Sağlanacak olan bu durumun, her sektör ve faaliyet alanı açısından göstereceği gelişme trendi ise , şimdi BAZILARIMIZA HAYAL GİBİ GELECEK OLSA DA ülkemizin ihracat hacminin, 2 trilyon Dolara ulaşmasını mümkün kılacaktır.

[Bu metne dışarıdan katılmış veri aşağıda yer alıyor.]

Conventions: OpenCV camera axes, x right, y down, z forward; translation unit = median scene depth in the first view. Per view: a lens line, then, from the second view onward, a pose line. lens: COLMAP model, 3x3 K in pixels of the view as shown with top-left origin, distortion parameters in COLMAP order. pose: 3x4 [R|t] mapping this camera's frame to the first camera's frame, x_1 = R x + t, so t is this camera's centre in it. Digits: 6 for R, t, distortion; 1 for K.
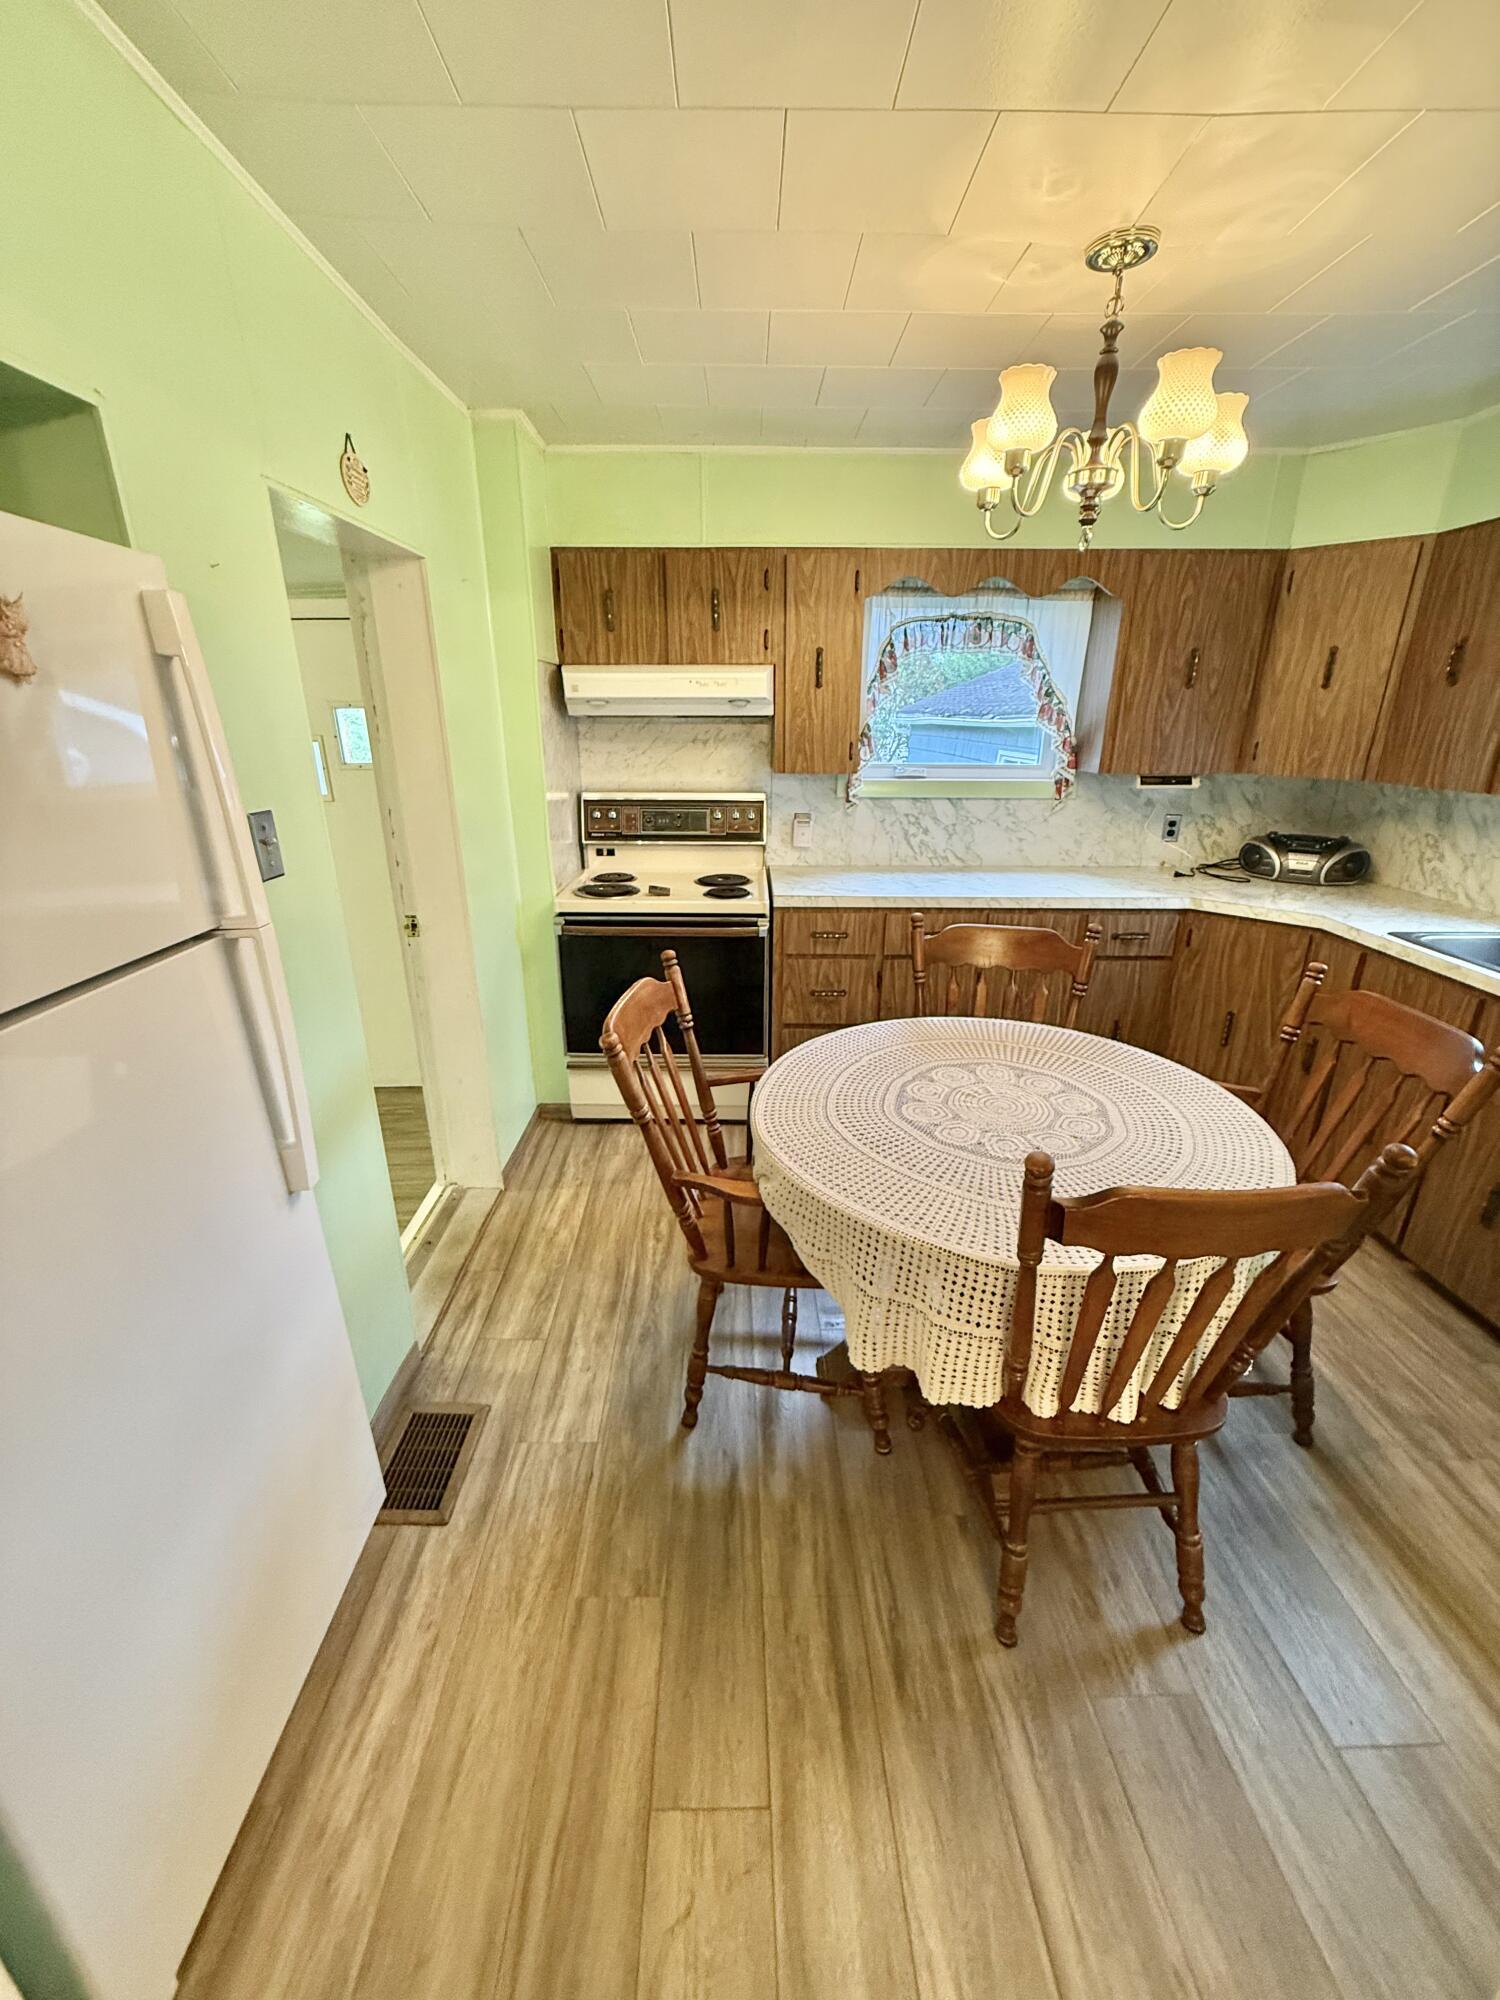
lens RADIAL K [[795.2, 0, 743.8], [0, 795.2, 1007.0], [0, 0, 1]] dist [-0.004823, 0.001040]
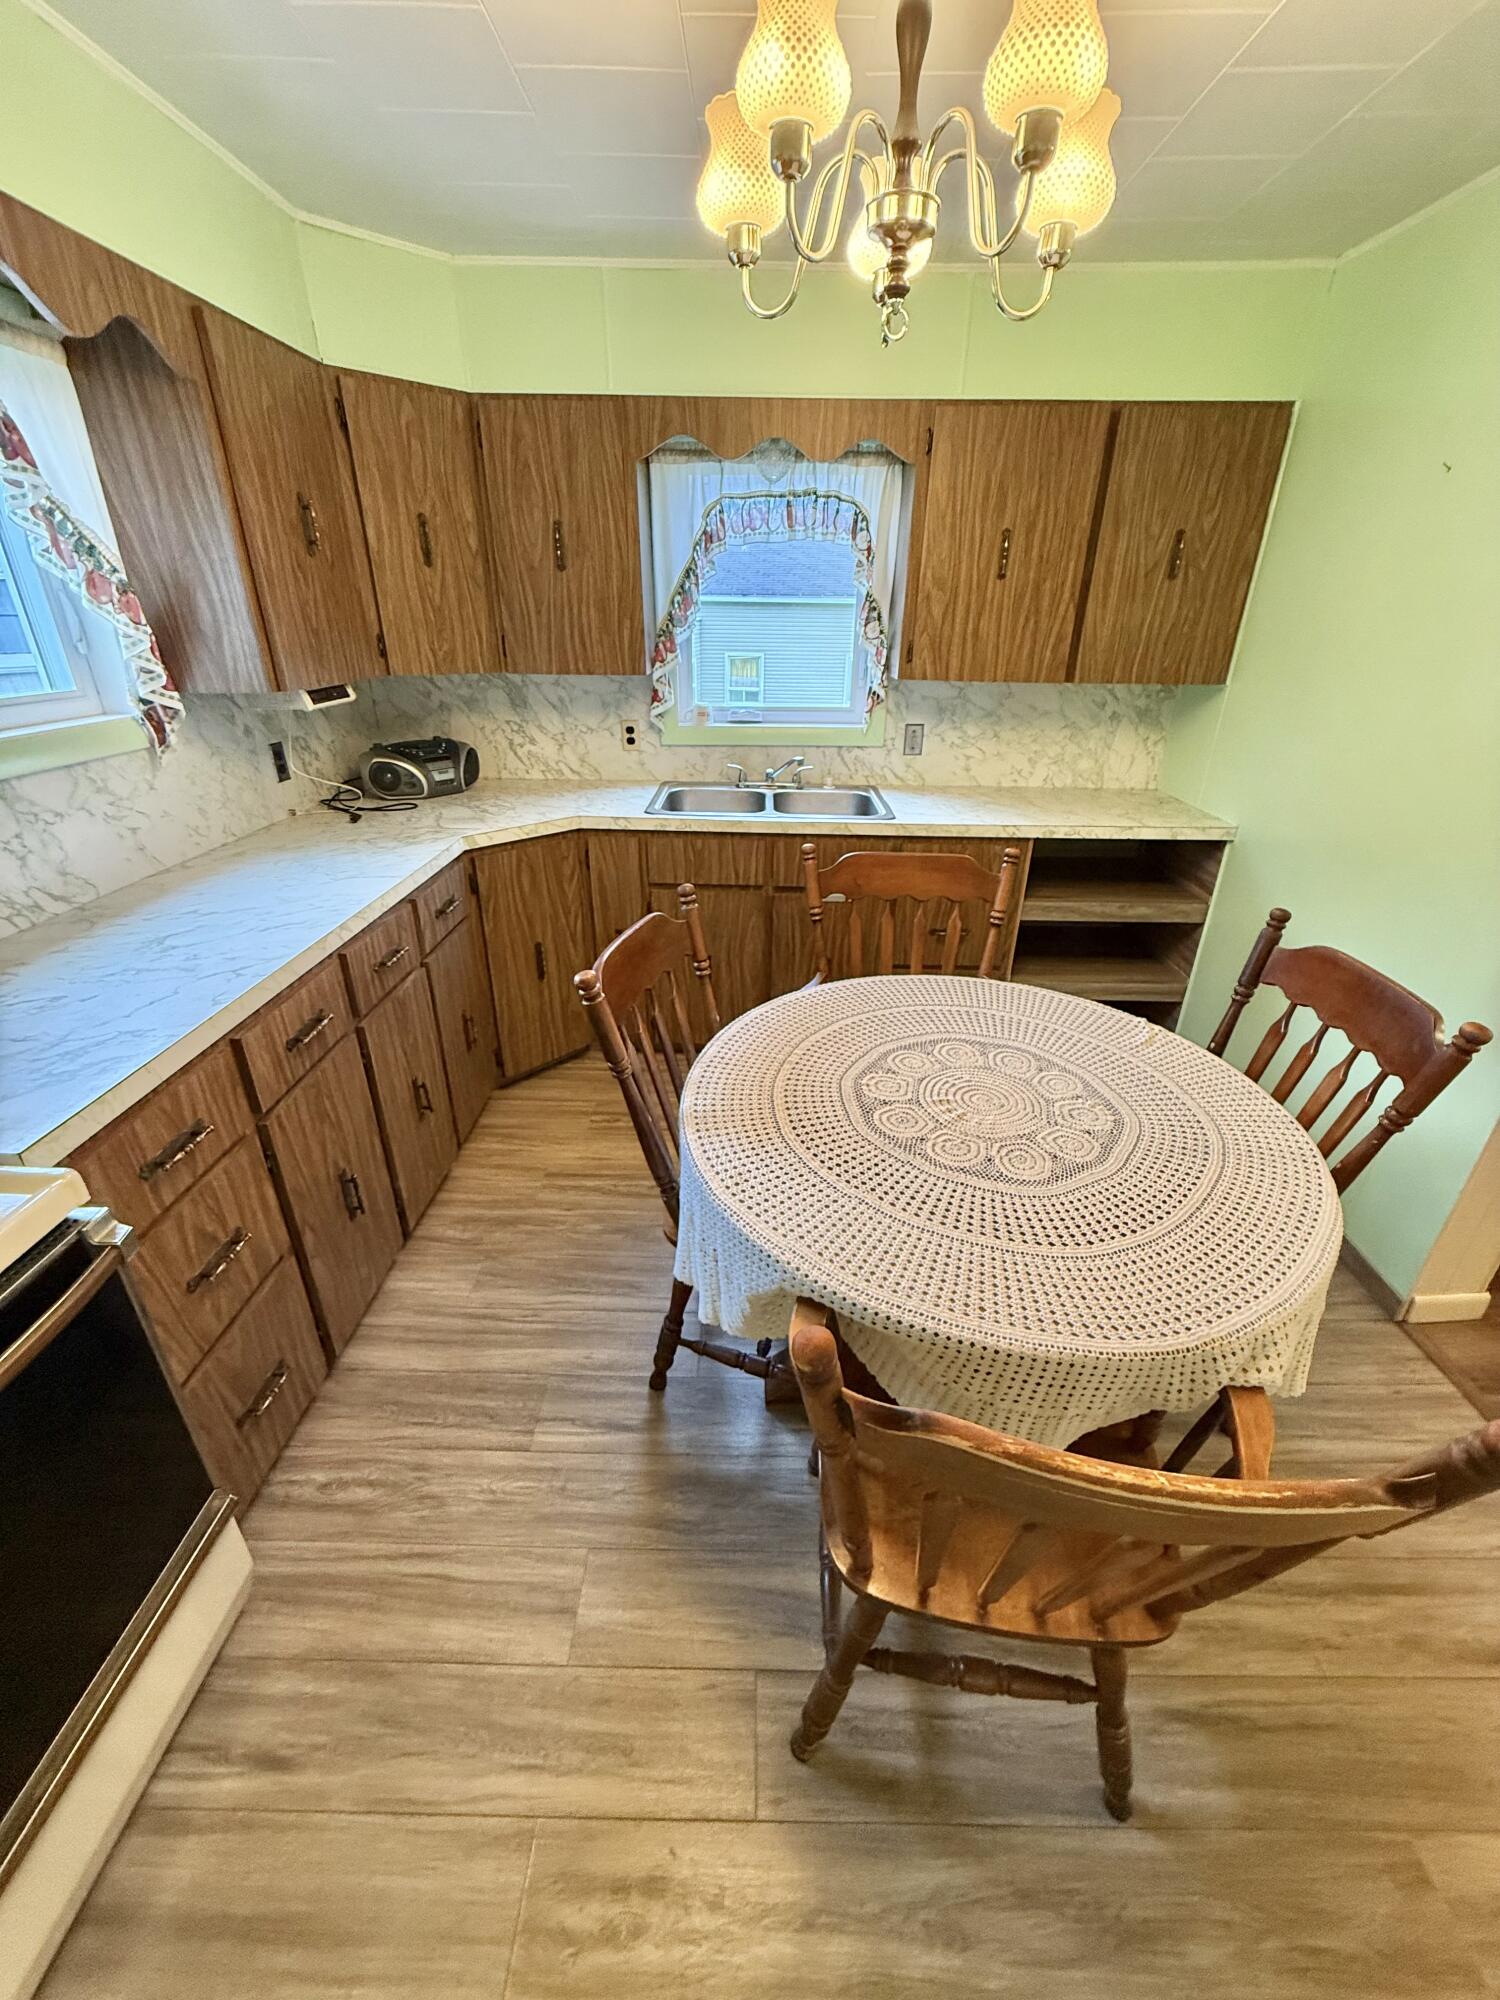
lens RADIAL K [[795.2, 0, 751.6], [0, 795.2, 1000.0], [0, 0, 1]] dist [-0.004823, 0.001040]
pose [[0.019130, -0.441679, 0.896969, -0.232886], [0.331177, 0.849287, 0.411136, -0.237020], [-0.943375, 0.289191, 0.162520, 0.656216]]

Yahu bu nasıl olur diye itiraz edenleriniz varsa bizden çok daha olumsuz koşullara sahip olan, yaşlı bir nüfusu bünyesinde barındıran Almanya’nın, 2019 yılı ihracatının 1 trilyon 327,6 milyar- 2020 yılı ihracatının ise 1 trilyon 204,7 milyar Euro olduğunu da hatırlatmak isterim. Oysa bizim hitap edebileceğimiz pazarlar Almanya’dan çok daha geniş, lojistik ve hammadde imkanlarımız çok daha iyi, büyüyen ve gelişen pazarlarla bağlantılarımız çok daha ucuz, çeşitli ve yüksek, nüfusumuz çok daha genç, iklimimiz çok daha elverişli, yönetim sistemimiz çok daha etkin, piyasalarımız ve üretim altyapımız gelişmelere çok daha açık bir özelliğe sahip bulunmaktadır.
Yani Almanya’dan bir tık ileriye geçmek için hiçbir eksiğimiz bulunmamaktadır.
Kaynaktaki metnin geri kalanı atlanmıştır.